Выбрать главу

Очередь до меня дошла на перевозе только к 4 часам утра, когда мне и удалось добраться до своей квартиры. На следующий день я перебрался к своим родителям на Кирочную. С утра я был в Красном Кресте и в Центральном комитете о военнопленных, из окон которого все смотрели на Петропавловскую крепость, занятую еще большевиками и окруженную войсками, которым большевики были принуждены сдаться без всяких условий.

Вечером я был у Снежковых, которые еще были под впечатлением того, как 3-го июля, идя по Литейному, они попали навстречу большевистской манифестации и должны были спрятаться на лесенке в подвальный магазин, когда началась стрельба. На следующий день я видел около Николаевского вокзала полк, приведенный с фронта для подавления восстания. Вид у него был довольно не боевой.
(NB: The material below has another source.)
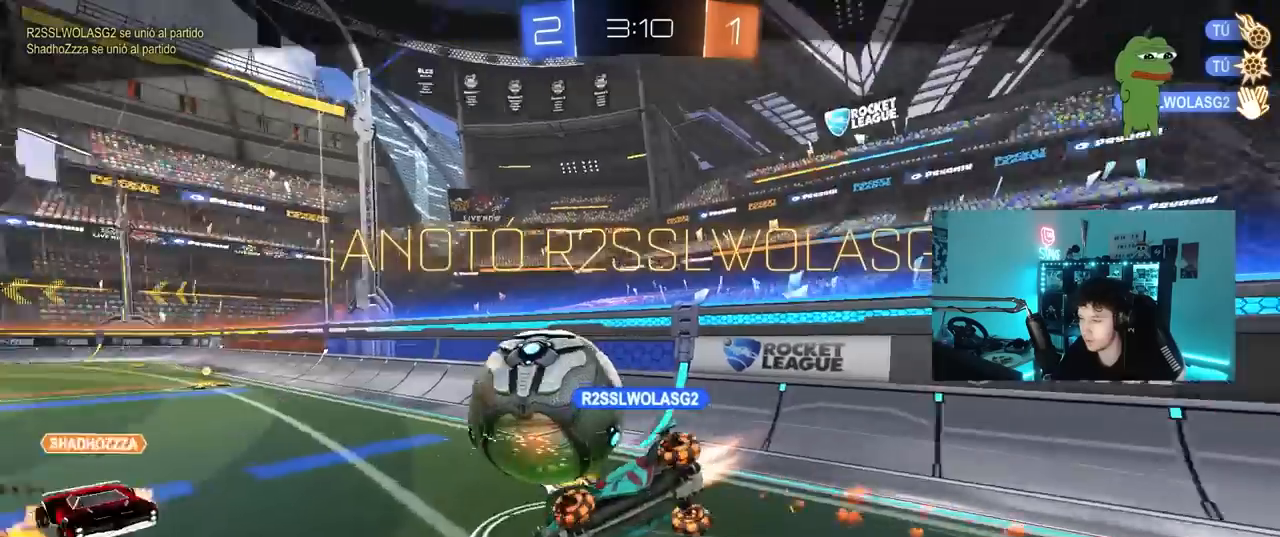
{"keys": [], "mouse": [], "mouse_move": "still", "events": [[50, "w", "up"], [83, "s", "down"], [83, "shift", "up"], [133, "a", "up"], [133, "s", "up"], [233, "mouse_right", "up"]]}
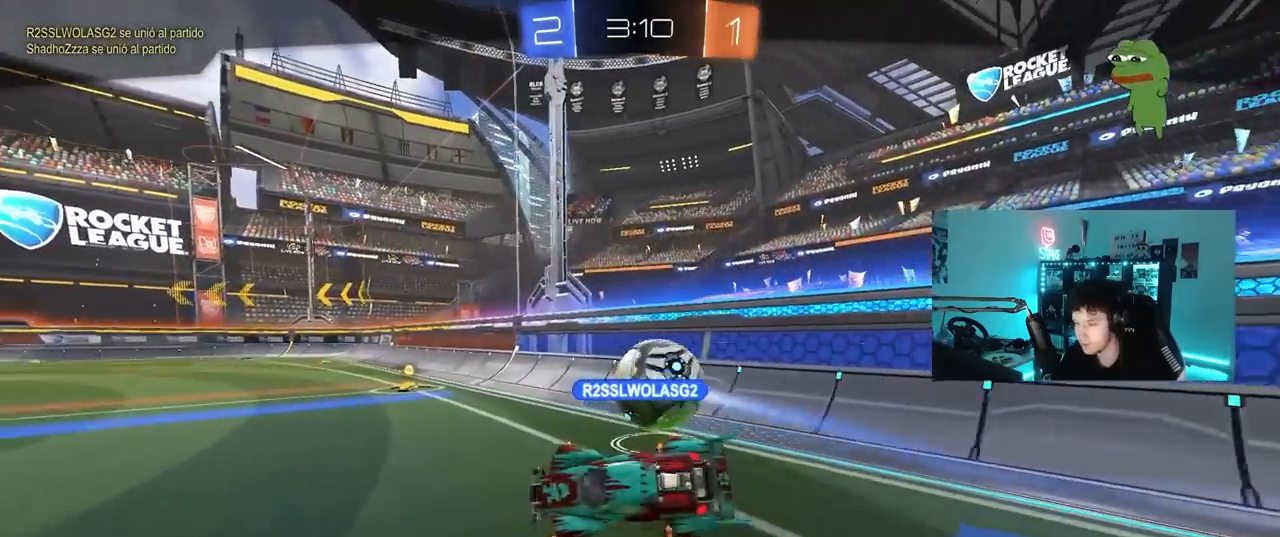
{"keys": [], "mouse": [], "mouse_move": "still", "events": []}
И днем, и ночью несколько раз в различных частях города поднималась стрельба: говорили, что это анархисты стреляют по войскам.

В этот день я сделал доклад в Центральном комитете о моей командировке, который, кажется, всех заинтересовал. Больше всего внимания привлекло к себе предложение немцев устроить конференцию по делам о военнопленных. Вопрос этот был, двинут довольно быстро, и уже через 10 дней я выехал вновь в Стокгольм. Вторым вопросом, которым заинтересовались, был вопрос о перевозке инвалидов. Так же, как и с посылками, Швеция не могла ускорить их пропуска, на чем у нас очень настаивали. У кого-то явилась мысль наладить их перевозку чрез Варну или Констанцу. По этому вопросу меня попросили переговорить в Морском министерстве. Отправился я сперва к С. Кукелю, двоюродному брату жены, после революции из капитанов 2-го ранга выскочившему в товарищи министра вместе с капитаном 1-го ранга Дудоровым. Будучи специалистом по подводному плаванию, он был вообще образованным человеком. Он мне не мог, однако, дать ответа, и направил к Капнисту, брату думского Капниста 2-го и бывшему предводителю дворянства, а ныне начальнику Морского Генштаба. От него я получил совершенно определенный ответ. И Варна, и Констанца были нами заминированы, дабы воспрепятствовать выходу оттуда немецких подводных лодок. Если бы теперь разрешить проход чрез минные поля каких-либо судов, то за ними прошли бы и подводные лодки, и вся наша громадная работа потеряла бы свой смысл.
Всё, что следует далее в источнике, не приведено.